> **Work instructions**: Repeat the records in full, exactly.

Items from a data source:
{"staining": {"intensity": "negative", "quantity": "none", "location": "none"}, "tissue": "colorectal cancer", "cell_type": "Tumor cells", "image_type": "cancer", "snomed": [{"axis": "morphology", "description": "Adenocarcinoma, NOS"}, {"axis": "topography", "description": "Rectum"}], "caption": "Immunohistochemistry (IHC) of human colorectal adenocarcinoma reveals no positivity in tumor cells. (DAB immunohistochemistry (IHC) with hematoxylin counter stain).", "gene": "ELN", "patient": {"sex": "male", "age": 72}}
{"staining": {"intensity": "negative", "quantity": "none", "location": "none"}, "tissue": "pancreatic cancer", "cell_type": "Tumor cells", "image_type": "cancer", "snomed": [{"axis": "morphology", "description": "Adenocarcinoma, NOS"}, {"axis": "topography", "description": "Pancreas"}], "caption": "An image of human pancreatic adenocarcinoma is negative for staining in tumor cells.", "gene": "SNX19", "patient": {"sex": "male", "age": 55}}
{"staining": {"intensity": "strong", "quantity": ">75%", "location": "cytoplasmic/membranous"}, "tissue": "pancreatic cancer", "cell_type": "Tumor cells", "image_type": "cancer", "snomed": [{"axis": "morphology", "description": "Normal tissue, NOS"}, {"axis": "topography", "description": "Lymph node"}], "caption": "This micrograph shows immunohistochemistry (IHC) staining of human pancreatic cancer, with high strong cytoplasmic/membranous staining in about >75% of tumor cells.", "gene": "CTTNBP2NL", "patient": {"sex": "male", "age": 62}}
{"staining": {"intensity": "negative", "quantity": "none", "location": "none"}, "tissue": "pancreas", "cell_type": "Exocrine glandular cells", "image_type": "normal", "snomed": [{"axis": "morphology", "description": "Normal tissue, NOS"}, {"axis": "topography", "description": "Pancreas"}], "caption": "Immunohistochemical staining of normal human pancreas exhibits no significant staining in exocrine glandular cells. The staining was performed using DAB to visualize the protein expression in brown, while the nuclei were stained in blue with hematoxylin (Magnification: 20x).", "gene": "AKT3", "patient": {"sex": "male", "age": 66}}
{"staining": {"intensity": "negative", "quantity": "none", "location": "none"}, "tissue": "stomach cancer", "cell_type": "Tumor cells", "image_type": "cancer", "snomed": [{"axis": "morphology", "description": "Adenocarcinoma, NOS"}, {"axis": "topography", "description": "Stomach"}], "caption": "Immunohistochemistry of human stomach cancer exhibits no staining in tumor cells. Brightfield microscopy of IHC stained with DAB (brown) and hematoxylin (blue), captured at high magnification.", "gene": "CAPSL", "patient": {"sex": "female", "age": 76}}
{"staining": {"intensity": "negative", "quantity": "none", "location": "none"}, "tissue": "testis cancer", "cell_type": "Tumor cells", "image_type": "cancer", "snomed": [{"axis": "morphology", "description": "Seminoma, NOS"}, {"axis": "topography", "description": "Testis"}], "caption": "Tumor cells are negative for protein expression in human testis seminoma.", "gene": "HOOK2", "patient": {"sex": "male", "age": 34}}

> **Response**:
{"staining": {"intensity": "negative", "quantity": "none", "location": "none"}, "tissue": "colorectal cancer", "cell_type": "Tumor cells", "image_type": "cancer", "snomed": [{"axis": "morphology", "description": "Adenocarcinoma, NOS"}, {"axis": "topography", "description": "Rectum"}], "caption": "Immunohistochemistry (IHC) of human colorectal adenocarcinoma reveals no positivity in tumor cells. (DAB immunohistochemistry (IHC) with hematoxylin counter stain).", "gene": "ELN", "patient": {"sex": "male", "age": 72}}
{"staining": {"intensity": "negative", "quantity": "none", "location": "none"}, "tissue": "pancreatic cancer", "cell_type": "Tumor cells", "image_type": "cancer", "snomed": [{"axis": "morphology", "description": "Adenocarcinoma, NOS"}, {"axis": "topography", "description": "Pancreas"}], "caption": "An image of human pancreatic adenocarcinoma is negative for staining in tumor cells.", "gene": "SNX19", "patient": {"sex": "male", "age": 55}}
{"staining": {"intensity": "strong", "quantity": ">75%", "location": "cytoplasmic/membranous"}, "tissue": "pancreatic cancer", "cell_type": "Tumor cells", "image_type": "cancer", "snomed": [{"axis": "morphology", "description": "Normal tissue, NOS"}, {"axis": "topography", "description": "Lymph node"}], "caption": "This micrograph shows immunohistochemistry (IHC) staining of human pancreatic cancer, with high strong cytoplasmic/membranous staining in about >75% of tumor cells.", "gene": "CTTNBP2NL", "patient": {"sex": "male", "age": 62}}
{"staining": {"intensity": "negative", "quantity": "none", "location": "none"}, "tissue": "pancreas", "cell_type": "Exocrine glandular cells", "image_type": "normal", "snomed": [{"axis": "morphology", "description": "Normal tissue, NOS"}, {"axis": "topography", "description": "Pancreas"}], "caption": "Immunohistochemical staining of normal human pancreas exhibits no significant staining in exocrine glandular cells. The staining was performed using DAB to visualize the protein expression in brown, while the nuclei were stained in blue with hematoxylin (Magnification: 20x).", "gene": "AKT3", "patient": {"sex": "male", "age": 66}}
{"staining": {"intensity": "negative", "quantity": "none", "location": "none"}, "tissue": "stomach cancer", "cell_type": "Tumor cells", "image_type": "cancer", "snomed": [{"axis": "morphology", "description": "Adenocarcinoma, NOS"}, {"axis": "topography", "description": "Stomach"}], "caption": "Immunohistochemistry of human stomach cancer exhibits no staining in tumor cells. Brightfield microscopy of IHC stained with DAB (brown) and hematoxylin (blue), captured at high magnification.", "gene": "CAPSL", "patient": {"sex": "female", "age": 76}}
{"staining": {"intensity": "negative", "quantity": "none", "location": "none"}, "tissue": "testis cancer", "cell_type": "Tumor cells", "image_type": "cancer", "snomed": [{"axis": "morphology", "description": "Seminoma, NOS"}, {"axis": "topography", "description": "Testis"}], "caption": "Tumor cells are negative for protein expression in human testis seminoma.", "gene": "HOOK2", "patient": {"sex": "male", "age": 34}}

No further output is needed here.